Additionally, taxpayers are also allowed a 30 percent tax credit for the purchase of qualified fuel cell power plants. The credit may not exceed $500 for each .5 kilowatt of capacity.
These items must be placed in service after Dec. 31, 2005 and before Jan. 1, 2008.
Credit for Taxpayers Who Purchase or Lease Hybrid Vehicles or Other Alternative Motor Vehicles
The tax credit for hybrid vehicles, which was enacted by the Energy Policy Act of 2005, may be as much as $3,400 for those who purchase the most fuel-efficient passenger automobiles and light trucks.
Hybrid vehicles have drive trains powered by both an internal combustion engine and a rechargeable battery. Many currently available hybrid vehicles may qualify for the tax credit.
Since taxpayers may claim the full amount of the allowable credit only up to the end of the first calendar quarter after the quarter in which the manufacturer records its sale of the 60,000th hybrid and/or advanced lean-burn technology motor vehicle, consumers seeking the credit may want to buy early in the year.
The phaseout period for a manufacturer begins with the second calendar quarter after the calendar quarter in which the manufacturer records its 60,000th sale. For the second and third calendar quarters after the quarter in which the 60,000th vehicle is sold, taxpayers may claim 50 percent of the credit. For the fourth and fifth calendar quarters, taxpayers may claim 25 percent of the credit. For quarters after that fifth quarter, taxpayers may not claim the credit.
For example, F Company is a manufacturer of hybrid motor vehicles, but not advanced lean burn technology motor vehicles. F Company sells its 60,000th hybrid car on March 31, 2006.
Ms. Smith buys an F Company hybrid car on June 30, 2006, and claims the full credit.
Ms. Maple buys an F Company hybrid car on Dec. 31, 2006, and claims 50 percent of the credit.
Mr. Grey buys an F Company hybrid car on June 30, 2007, and claims 25 percent of the credit.
Mr. Green buys an F Company hybrid car on July 1, 2007, and is unable to claim the credit, because the credit has phased out for F Company vehicles.
Tax credits are available for purchasing certain other vehicles.
Fuel cell vehicles are propelled by power derived from one or more cells which convert chemical energy directly into electricity by combining oxygen with hydrogen fuel.
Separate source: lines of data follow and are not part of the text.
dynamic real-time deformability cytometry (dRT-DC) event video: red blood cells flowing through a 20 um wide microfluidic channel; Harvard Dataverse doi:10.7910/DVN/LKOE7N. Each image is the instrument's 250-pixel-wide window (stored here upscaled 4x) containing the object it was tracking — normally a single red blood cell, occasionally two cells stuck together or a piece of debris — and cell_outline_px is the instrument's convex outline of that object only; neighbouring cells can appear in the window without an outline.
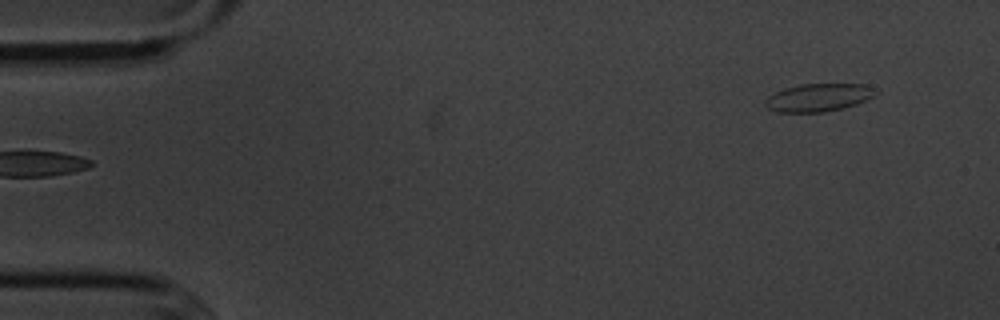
{"species": "common noctule bat (a hibernating species)", "species_latin": "Nyctalus noctula", "temperature_condition": "cold", "stored_images_in_passage": 50, "camera_frame_rate_fps": 3000, "um_per_image_px": 0.085, "animal": {"sex": "male", "body_mass_g": 20.1, "forearm_length_mm": 53.5}, "frame": {"image": 1, "passage_image": 1, "time_ms": 0.0, "image_size_px": [1000, 320], "cell_outline_px": [[880, 92], [856, 104], [844, 108], [824, 112], [776, 112], [768, 108], [764, 104], [764, 100], [768, 96], [784, 88], [800, 84], [864, 84]], "centroid_in_image_um": [69.54, 8.29], "position_along_channel_um": 15.5, "area_um2": 17.92}}
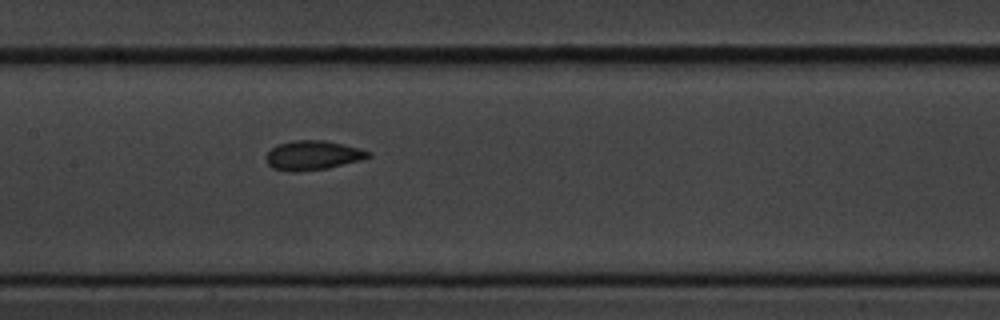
{"frame": {"image": 2, "passage_image": 23, "time_ms": 7.333, "image_size_px": [1000, 320], "cell_outline_px": [[372, 156], [360, 160], [328, 168], [296, 172], [292, 172], [272, 168], [268, 164], [264, 156], [276, 144], [292, 140], [324, 140], [360, 148], [372, 152]], "centroid_in_image_um": [26.57, 13.2], "position_along_channel_um": 180.8, "area_um2": 17.63}}
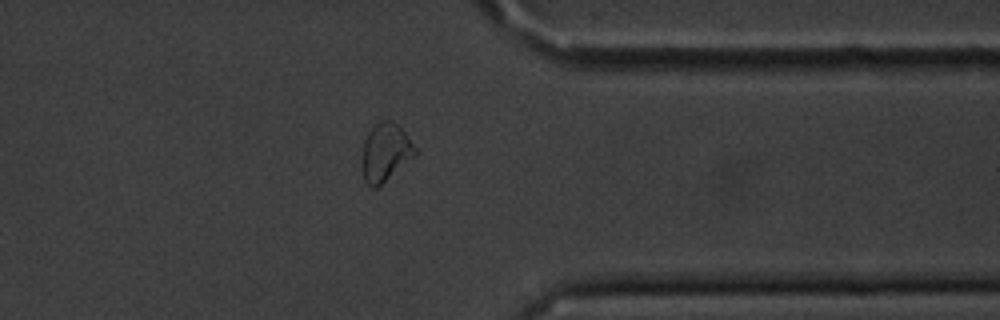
{"frame": {"image": 3, "passage_image": 40, "time_ms": 13.0, "image_size_px": [1000, 320], "cell_outline_px": [[420, 152], [416, 156], [376, 188], [372, 188], [364, 180], [360, 164], [364, 140], [368, 132], [380, 120], [392, 120], [404, 132]], "centroid_in_image_um": [32.75, 12.96], "position_along_channel_um": 378.6, "area_um2": 18.21}}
For passenger automobiles or light trucks, the maximum allowable credit is $12,000 but greater credits are available for heavier vehicles.
Alternative fuel vehicles include those fueled by compressed natural gas, liquefied natural gas, liquefied petroleum gas, hydrogen, and any liquid that is at least 85 percent methanol. The maximum allowable credit for vehicles weighing 8,500 pounds or less is $4,000.
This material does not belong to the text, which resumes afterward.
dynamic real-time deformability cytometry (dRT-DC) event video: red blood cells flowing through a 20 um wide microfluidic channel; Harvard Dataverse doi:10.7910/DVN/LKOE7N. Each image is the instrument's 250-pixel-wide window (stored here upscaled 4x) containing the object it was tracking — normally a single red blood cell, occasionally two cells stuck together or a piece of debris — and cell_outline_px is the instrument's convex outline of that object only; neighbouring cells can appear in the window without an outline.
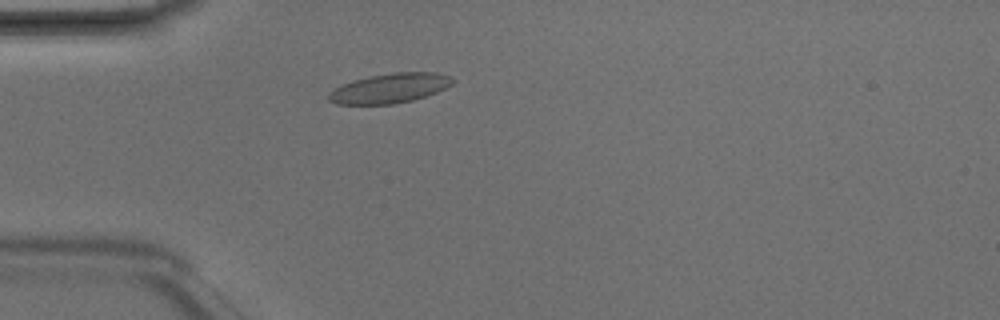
{"species": "Egyptian fruit bat (a non-hibernating species)", "species_latin": "Rousettus aegyptiacus", "temperature_condition": "room temperature", "stored_images_in_passage": 2, "camera_frame_rate_fps": 3000, "um_per_image_px": 0.085, "animal": {"sex": "male"}, "frame": {"image": 1, "passage_image": 2, "time_ms": 0.333, "image_size_px": [1000, 320], "cell_outline_px": [[452, 84], [436, 92], [412, 100], [392, 104], [336, 104], [328, 100], [328, 92], [352, 80], [368, 76], [392, 72], [436, 72], [452, 76]], "centroid_in_image_um": [33.11, 7.49], "position_along_channel_um": 51.9, "area_um2": 21.33}}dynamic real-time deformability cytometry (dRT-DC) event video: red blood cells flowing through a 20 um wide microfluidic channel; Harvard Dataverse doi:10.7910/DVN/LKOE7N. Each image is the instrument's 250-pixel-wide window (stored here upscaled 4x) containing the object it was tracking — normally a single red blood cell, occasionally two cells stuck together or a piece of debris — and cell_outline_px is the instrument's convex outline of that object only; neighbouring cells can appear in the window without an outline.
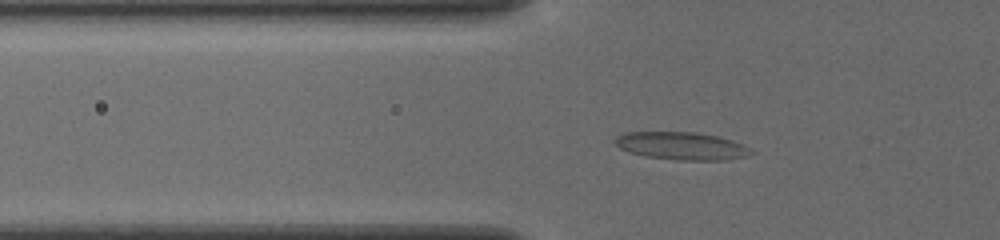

Hybrid heavy trucks: For qualifying hybrid motor vehicles weighing more than 8,500 pounds but not more than 14,000 pounds, the maximum allowable credit is $3,000. For qualifying hybrid motor vehicles weighing more than 14,000 pounds but not more than 26,000 pounds, the maximum allowable credit is $6,000. For qualifying hybrid motor vehicles weighing more than 26,000, the maximum allowable credit is $12,000.